[Opening Records section]

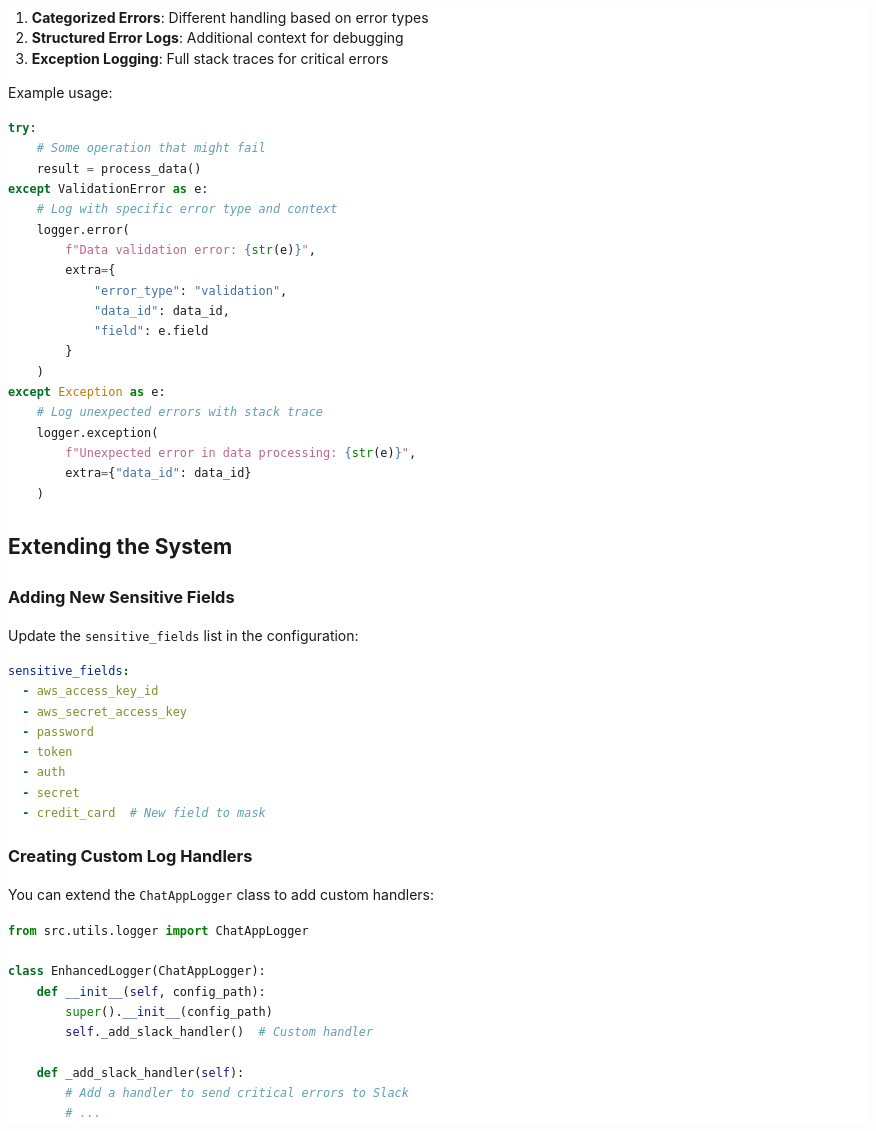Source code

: 1. **Categorized Errors**: Different handling based on error types
2. **Structured Error Logs**: Additional context for debugging
3. **Exception Logging**: Full stack traces for critical errors

Example usage:

```python
try:
    # Some operation that might fail
    result = process_data()
except ValidationError as e:
    # Log with specific error type and context
    logger.error(
        f"Data validation error: {str(e)}",
        extra={
            "error_type": "validation",
            "data_id": data_id,
            "field": e.field
        }
    )
except Exception as e:
    # Log unexpected errors with stack trace
    logger.exception(
        f"Unexpected error in data processing: {str(e)}",
        extra={"data_id": data_id}
    )
```

## Extending the System

### Adding New Sensitive Fields

Update the `sensitive_fields` list in the configuration:

```yaml
sensitive_fields:
  - aws_access_key_id
  - aws_secret_access_key
  - password
  - token
  - auth
  - secret
  - credit_card  # New field to mask
```

### Creating Custom Log Handlers

You can extend the `ChatAppLogger` class to add custom handlers:

```python
from src.utils.logger import ChatAppLogger

class EnhancedLogger(ChatAppLogger):
    def __init__(self, config_path):
        super().__init__(config_path)
        self._add_slack_handler()  # Custom handler
        
    def _add_slack_handler(self):
        # Add a handler to send critical errors to Slack
        # ...
```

[Closing Records section]

→ **Activity**
From the first record to the last, restate everything exactly but omit the pictures.

→ **The answer**
Source code

: 1. **Categorized Errors**: Different handling based on error types
2. **Structured Error Logs**: Additional context for debugging
3. **Exception Logging**: Full stack traces for critical errors

Example usage:

```python
try:
    # Some operation that might fail
    result = process_data()
except ValidationError as e:
    # Log with specific error type and context
    logger.error(
        f"Data validation error: {str(e)}",
        extra={
            "error_type": "validation",
            "data_id": data_id,
            "field": e.field
        }
    )
except Exception as e:
    # Log unexpected errors with stack trace
    logger.exception(
        f"Unexpected error in data processing: {str(e)}",
        extra={"data_id": data_id}
    )
```

## Extending the System

### Adding New Sensitive Fields

Update the `sensitive_fields` list in the configuration:

```yaml
sensitive_fields:
  - aws_access_key_id
  - aws_secret_access_key
  - password
  - token
  - auth
  - secret
  - credit_card  # New field to mask
```

### Creating Custom Log Handlers

You can extend the `ChatAppLogger` class to add custom handlers:

```python
from src.utils.logger import ChatAppLogger

class EnhancedLogger(ChatAppLogger):
    def __init__(self, config_path):
        super().__init__(config_path)
        self._add_slack_handler()  # Custom handler
        
    def _add_slack_handler(self):
        # Add a handler to send critical errors to Slack
        # ...
```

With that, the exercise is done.